◆ **Text excerpt**:
I don't like that we change anything in ColumnUnique to fix something in Arrow format. We already have check for bad indices here:

ClickHouse/src/Processors/Formats/Impl/ArrowColumnToCHColumn.cpp

Lines 649 to 657 in c0347e6

    
           /// Check that indexes are correct (protection against corrupted files) 
        
           /// Note that on null values index can be arbitrary value. 
        
           for (int64_t i = 0; i != chunk->length(); ++i) 
        
           { 
        
               if (!chunk->IsNull(i) && (data[i] < 0 || data[i] >= dict_size)) 
        
                   throw Exception(ErrorCodes::INCORRECT_DATA, 
        
                                   "Index {} in Dictionary column is out of bounds, dictionary size is {}", 
        
                                   Int64(data[i]), UInt64(dict_size)); 
        
           }

But this check is not really good for 2 reasons:

dict_size is taked from arrow dictionary size

ClickHouse/src/Processors/Formats/Impl/ArrowColumnToCHColumn.cpp

Line 1306 in c0347e6

dict_info.dictionary_size = arrow_dict_column->length();

but we need to set our LC dictionary size instead
It doesn't take into account possible shift of indices that may happen in this function next.

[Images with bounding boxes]
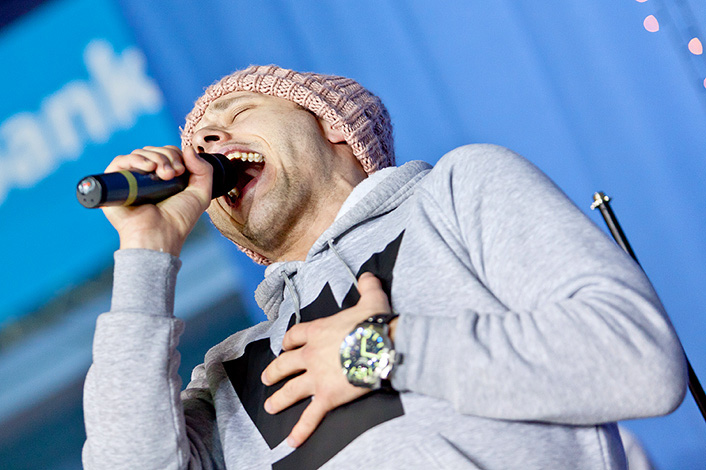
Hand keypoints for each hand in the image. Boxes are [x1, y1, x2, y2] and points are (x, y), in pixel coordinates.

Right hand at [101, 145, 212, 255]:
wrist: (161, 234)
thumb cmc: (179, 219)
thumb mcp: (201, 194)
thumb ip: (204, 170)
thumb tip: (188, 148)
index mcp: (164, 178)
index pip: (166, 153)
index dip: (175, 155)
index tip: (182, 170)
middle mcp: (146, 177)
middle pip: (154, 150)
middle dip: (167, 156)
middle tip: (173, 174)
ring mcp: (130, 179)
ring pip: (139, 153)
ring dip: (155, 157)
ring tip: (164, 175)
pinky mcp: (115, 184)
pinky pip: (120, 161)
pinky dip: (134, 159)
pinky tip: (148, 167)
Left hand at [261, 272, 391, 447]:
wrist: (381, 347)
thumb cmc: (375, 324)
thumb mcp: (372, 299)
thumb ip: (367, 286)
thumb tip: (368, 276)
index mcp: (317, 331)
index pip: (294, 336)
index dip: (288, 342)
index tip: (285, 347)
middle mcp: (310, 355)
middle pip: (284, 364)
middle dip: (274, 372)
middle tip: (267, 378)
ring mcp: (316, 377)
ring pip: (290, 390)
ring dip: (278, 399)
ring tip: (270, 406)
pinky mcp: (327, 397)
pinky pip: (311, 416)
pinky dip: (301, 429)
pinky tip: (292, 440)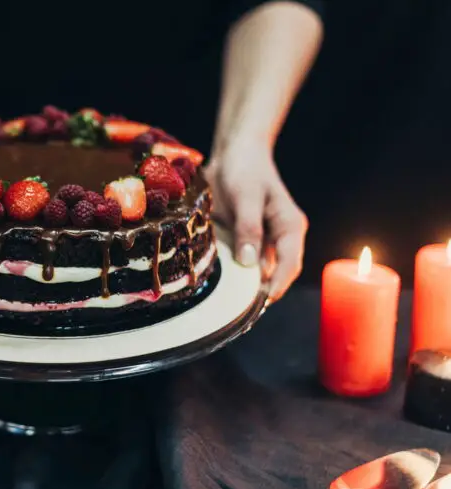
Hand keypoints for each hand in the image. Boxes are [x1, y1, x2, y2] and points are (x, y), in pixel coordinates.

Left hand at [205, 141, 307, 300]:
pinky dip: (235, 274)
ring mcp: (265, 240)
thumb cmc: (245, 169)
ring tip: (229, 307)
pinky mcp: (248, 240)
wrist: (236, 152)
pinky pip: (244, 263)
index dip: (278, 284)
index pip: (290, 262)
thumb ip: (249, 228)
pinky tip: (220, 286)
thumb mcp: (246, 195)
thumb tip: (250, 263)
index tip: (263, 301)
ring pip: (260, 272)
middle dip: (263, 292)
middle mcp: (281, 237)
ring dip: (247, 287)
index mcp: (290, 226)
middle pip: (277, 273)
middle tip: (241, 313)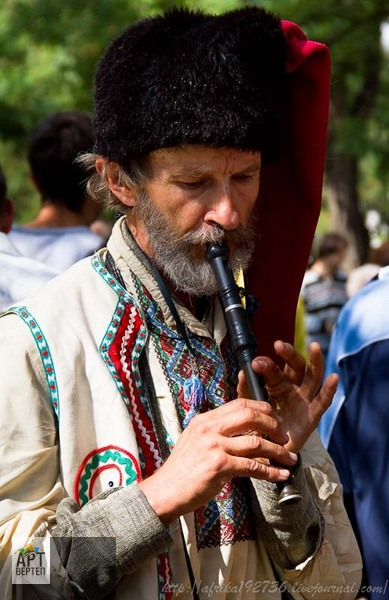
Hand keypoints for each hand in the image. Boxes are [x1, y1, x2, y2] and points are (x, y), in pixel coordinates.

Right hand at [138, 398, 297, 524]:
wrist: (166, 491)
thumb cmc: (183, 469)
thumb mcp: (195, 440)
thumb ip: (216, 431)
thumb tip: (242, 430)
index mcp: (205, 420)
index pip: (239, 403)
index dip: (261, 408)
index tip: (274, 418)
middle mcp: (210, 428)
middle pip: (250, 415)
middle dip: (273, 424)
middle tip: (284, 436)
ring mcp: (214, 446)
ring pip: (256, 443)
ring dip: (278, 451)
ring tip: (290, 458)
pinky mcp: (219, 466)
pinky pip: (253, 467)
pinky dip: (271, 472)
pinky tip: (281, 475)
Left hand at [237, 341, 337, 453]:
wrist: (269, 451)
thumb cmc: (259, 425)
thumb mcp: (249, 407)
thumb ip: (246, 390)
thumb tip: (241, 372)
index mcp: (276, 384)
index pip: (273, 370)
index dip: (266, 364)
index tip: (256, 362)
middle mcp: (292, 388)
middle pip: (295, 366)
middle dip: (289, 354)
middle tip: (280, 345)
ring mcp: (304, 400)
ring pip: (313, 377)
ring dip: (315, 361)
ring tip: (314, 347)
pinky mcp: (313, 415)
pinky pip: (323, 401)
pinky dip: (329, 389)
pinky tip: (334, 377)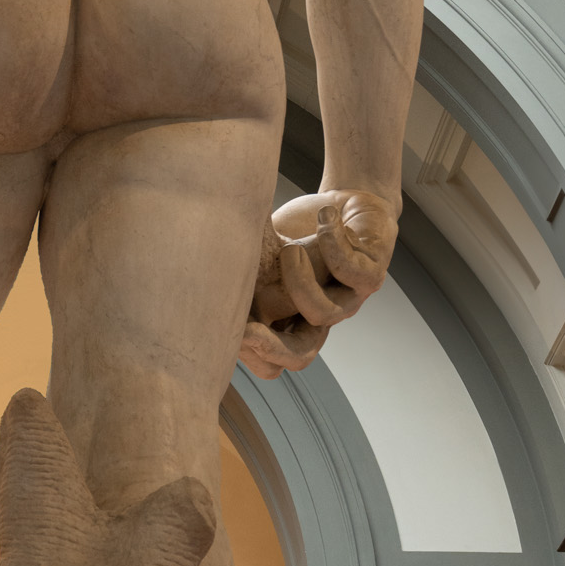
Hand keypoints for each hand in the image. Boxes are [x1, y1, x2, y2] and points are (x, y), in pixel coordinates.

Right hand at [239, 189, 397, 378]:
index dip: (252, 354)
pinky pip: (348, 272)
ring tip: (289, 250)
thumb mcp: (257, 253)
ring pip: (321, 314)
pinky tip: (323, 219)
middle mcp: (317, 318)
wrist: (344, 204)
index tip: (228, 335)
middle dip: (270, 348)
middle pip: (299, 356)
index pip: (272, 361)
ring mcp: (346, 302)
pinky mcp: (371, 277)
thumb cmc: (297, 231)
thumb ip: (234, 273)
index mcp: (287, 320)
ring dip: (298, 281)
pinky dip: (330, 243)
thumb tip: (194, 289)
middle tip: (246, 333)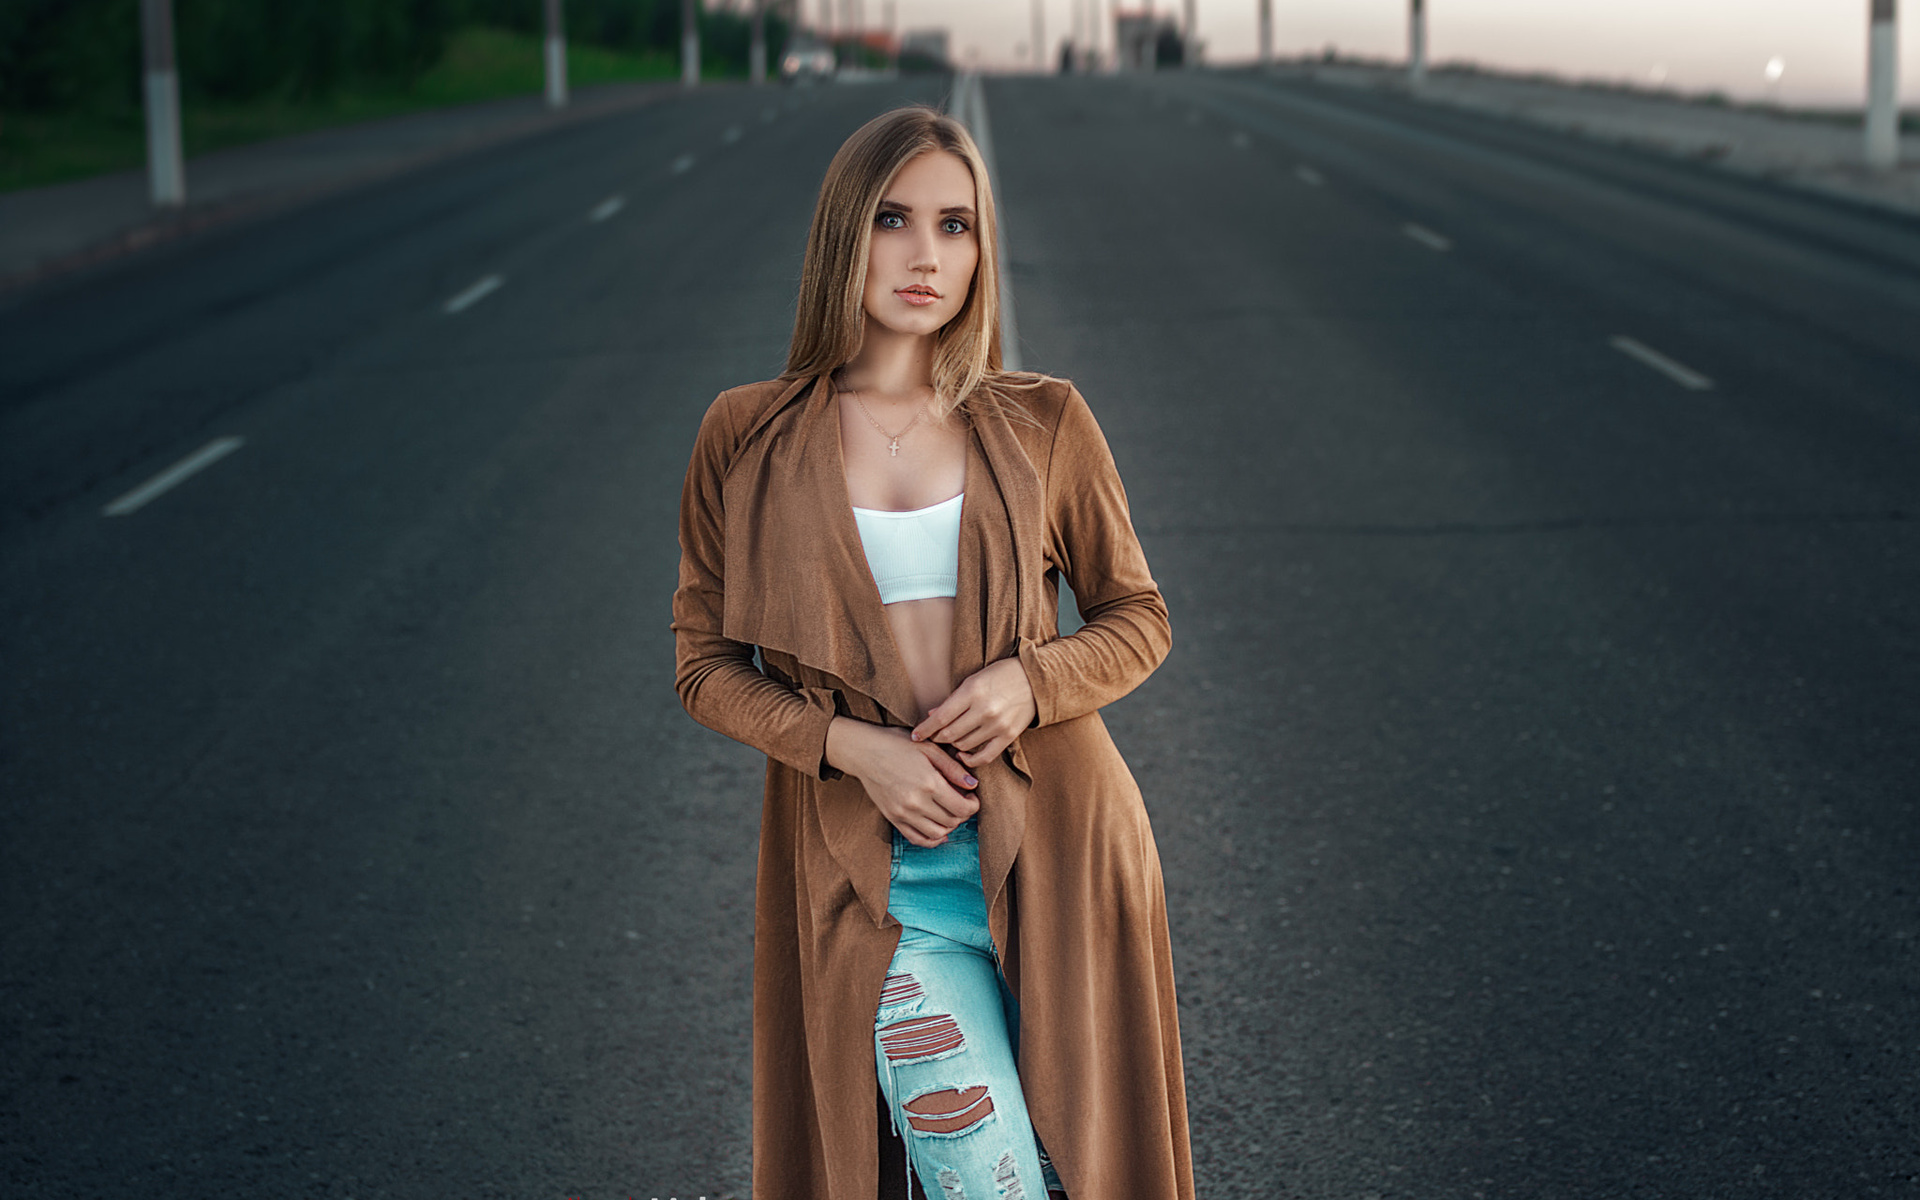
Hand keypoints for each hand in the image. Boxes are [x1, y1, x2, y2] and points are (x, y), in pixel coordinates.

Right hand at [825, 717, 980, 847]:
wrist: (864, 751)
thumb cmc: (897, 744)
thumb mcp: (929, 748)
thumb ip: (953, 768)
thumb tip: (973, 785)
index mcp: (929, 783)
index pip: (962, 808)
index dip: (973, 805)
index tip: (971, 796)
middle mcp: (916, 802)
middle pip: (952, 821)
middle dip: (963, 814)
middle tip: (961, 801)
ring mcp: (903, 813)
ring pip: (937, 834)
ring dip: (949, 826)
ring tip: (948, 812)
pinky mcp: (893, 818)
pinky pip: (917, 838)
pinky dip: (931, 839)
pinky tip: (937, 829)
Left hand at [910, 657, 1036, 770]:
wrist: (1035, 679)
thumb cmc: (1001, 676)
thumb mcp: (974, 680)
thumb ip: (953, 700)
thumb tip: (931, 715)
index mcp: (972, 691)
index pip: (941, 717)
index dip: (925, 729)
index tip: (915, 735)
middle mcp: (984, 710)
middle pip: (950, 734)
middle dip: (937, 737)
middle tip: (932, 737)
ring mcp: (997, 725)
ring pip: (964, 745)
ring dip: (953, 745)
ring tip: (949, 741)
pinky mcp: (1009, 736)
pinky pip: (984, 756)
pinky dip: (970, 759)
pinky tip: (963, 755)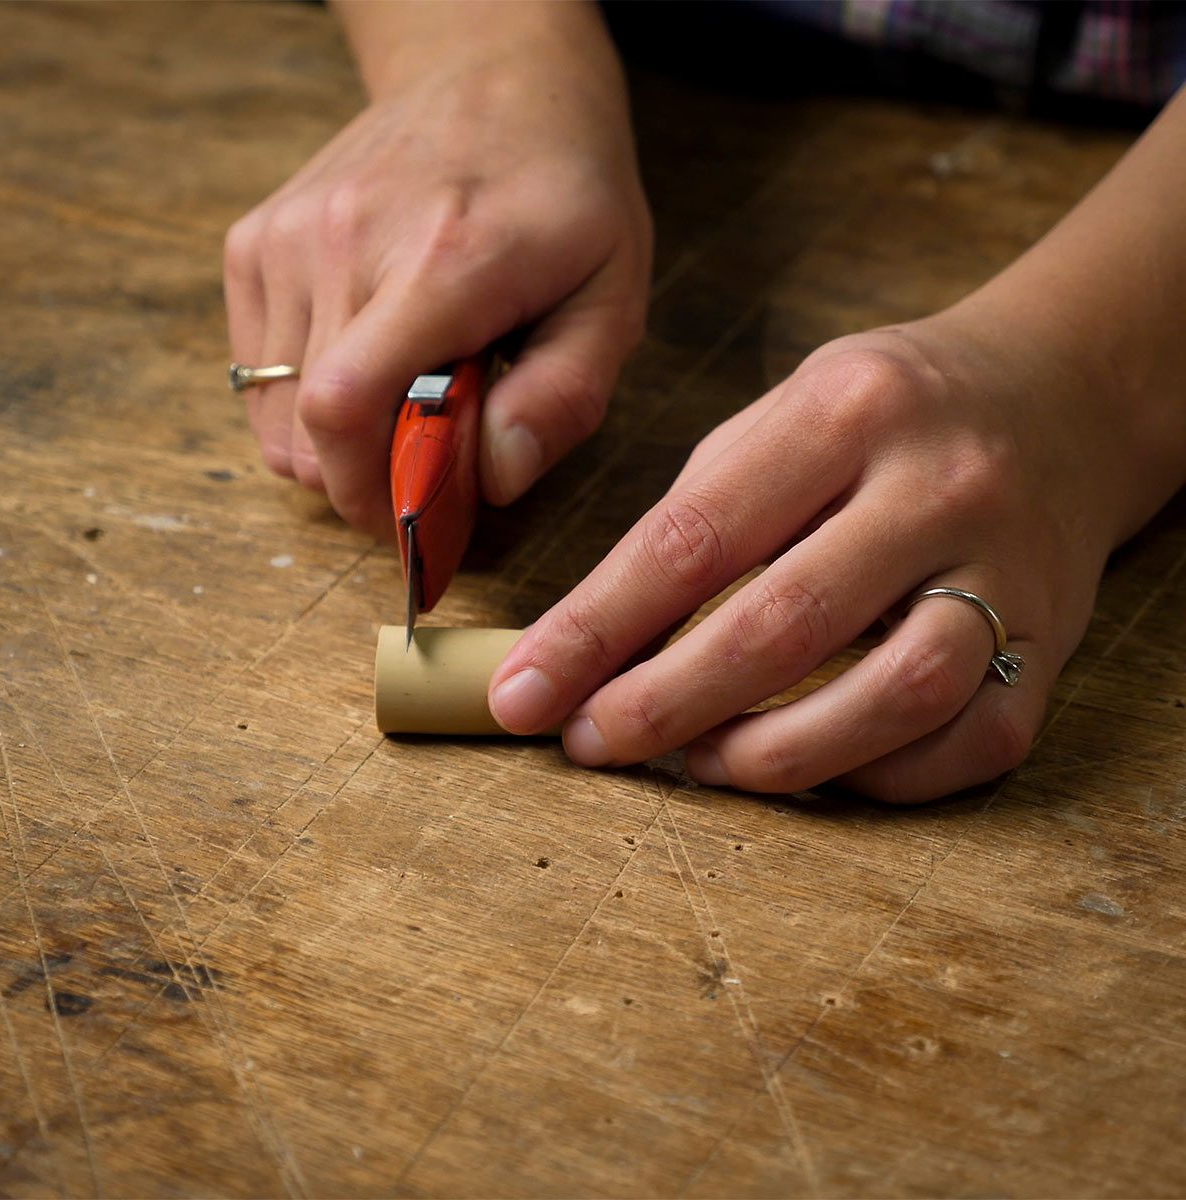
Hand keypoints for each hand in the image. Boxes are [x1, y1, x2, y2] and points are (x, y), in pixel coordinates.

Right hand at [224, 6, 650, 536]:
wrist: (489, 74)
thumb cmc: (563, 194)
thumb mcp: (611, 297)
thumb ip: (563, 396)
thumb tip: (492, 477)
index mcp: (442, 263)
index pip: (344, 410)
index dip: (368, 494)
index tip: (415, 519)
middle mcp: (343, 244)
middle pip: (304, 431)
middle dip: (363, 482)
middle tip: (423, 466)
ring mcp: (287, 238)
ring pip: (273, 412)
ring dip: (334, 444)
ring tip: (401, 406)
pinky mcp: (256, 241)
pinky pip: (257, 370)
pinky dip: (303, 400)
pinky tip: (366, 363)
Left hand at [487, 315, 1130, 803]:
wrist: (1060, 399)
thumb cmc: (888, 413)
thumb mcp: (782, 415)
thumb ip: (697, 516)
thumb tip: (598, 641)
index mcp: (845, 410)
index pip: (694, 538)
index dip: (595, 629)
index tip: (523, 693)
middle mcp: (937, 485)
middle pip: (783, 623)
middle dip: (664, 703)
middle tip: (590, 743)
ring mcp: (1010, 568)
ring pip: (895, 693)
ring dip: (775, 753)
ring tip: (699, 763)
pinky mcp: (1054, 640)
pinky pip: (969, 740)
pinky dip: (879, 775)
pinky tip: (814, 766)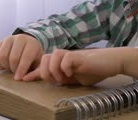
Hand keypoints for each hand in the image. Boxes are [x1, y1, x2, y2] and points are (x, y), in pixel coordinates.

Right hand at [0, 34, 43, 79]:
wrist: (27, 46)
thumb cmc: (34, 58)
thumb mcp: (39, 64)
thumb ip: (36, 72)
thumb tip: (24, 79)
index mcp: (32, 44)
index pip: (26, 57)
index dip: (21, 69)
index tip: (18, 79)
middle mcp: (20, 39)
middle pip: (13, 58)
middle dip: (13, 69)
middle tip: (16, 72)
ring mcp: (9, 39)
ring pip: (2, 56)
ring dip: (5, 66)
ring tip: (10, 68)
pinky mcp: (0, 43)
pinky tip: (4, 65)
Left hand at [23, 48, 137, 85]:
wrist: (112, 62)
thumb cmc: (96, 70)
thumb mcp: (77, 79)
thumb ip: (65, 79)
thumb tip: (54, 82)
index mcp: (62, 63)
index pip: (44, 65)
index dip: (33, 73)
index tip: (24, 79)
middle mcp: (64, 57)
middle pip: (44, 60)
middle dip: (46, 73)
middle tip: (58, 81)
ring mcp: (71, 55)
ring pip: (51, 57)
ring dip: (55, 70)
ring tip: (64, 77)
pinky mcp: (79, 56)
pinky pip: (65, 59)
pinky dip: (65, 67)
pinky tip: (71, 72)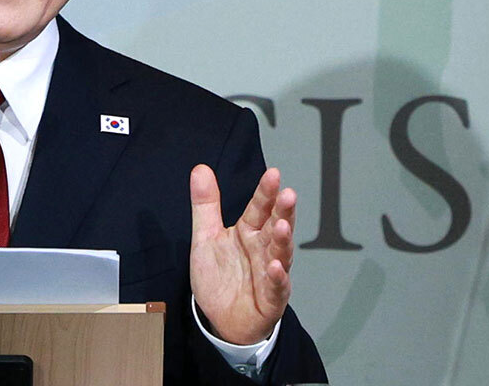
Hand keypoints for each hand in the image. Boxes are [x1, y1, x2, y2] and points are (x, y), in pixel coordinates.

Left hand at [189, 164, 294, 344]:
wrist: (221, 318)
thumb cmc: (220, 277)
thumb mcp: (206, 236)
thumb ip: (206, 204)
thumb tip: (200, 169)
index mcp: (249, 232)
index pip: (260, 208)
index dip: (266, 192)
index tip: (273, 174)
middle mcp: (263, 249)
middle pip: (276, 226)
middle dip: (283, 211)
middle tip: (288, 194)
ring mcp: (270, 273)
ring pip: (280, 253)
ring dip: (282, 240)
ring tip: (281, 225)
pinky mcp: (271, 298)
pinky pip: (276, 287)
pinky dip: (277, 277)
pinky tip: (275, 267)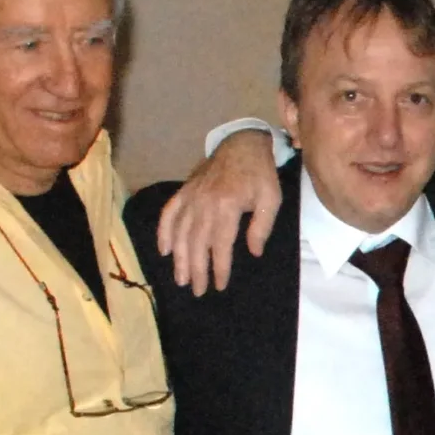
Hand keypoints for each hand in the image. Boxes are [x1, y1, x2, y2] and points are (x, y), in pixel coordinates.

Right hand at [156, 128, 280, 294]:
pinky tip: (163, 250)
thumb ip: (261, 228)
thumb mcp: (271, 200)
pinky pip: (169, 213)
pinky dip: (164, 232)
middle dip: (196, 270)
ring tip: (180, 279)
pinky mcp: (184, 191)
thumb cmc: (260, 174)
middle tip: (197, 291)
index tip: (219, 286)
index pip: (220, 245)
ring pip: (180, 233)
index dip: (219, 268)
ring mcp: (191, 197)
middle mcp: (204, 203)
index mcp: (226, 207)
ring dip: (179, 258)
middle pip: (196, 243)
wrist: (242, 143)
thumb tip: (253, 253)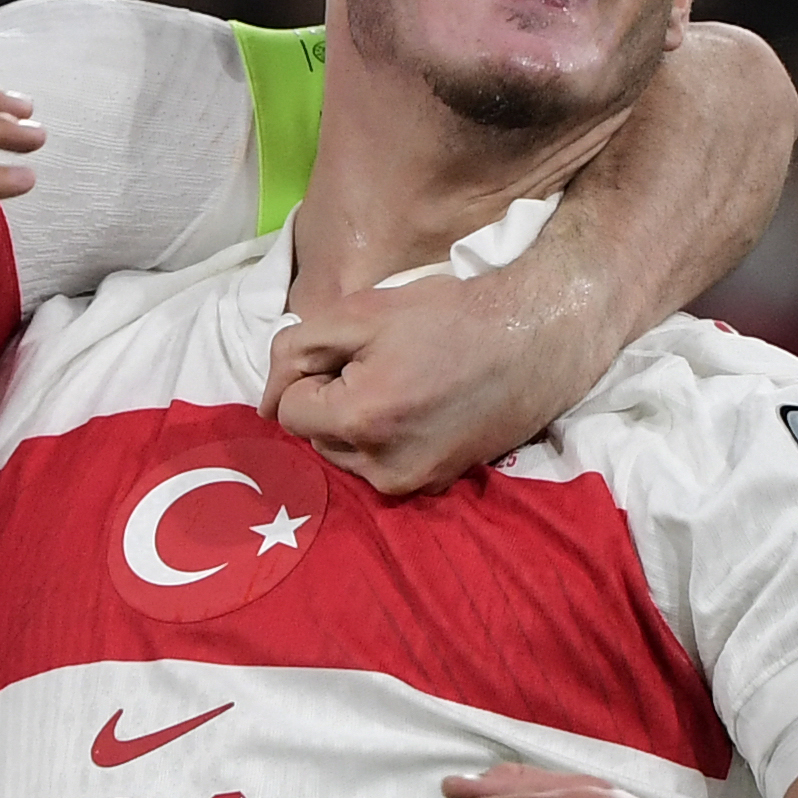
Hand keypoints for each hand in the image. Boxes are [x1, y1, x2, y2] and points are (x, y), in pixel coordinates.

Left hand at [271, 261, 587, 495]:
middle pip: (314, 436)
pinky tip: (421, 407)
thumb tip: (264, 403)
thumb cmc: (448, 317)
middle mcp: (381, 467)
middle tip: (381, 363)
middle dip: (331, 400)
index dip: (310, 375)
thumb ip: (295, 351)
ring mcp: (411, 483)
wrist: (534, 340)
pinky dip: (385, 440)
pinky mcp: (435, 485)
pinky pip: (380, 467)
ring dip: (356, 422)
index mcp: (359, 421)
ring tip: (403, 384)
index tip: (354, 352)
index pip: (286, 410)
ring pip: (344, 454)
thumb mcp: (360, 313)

◆ **About this task**:
From the comment on the Arrow index check above, write out the passage that opens with the words containing "But this check" and closes with "this function next.".

◆ **Answer**:
But this check is not really good for 2 reasons:

dict_size is taked from arrow dictionary size

ClickHouse/src/Processors/Formats/Impl/ArrowColumnToCHColumn.cpp

Line 1306 in c0347e6

dict_info.dictionary_size = arrow_dict_column->length();

but we need to set our LC dictionary size instead
It doesn't take into account possible shift of indices that may happen in this function next.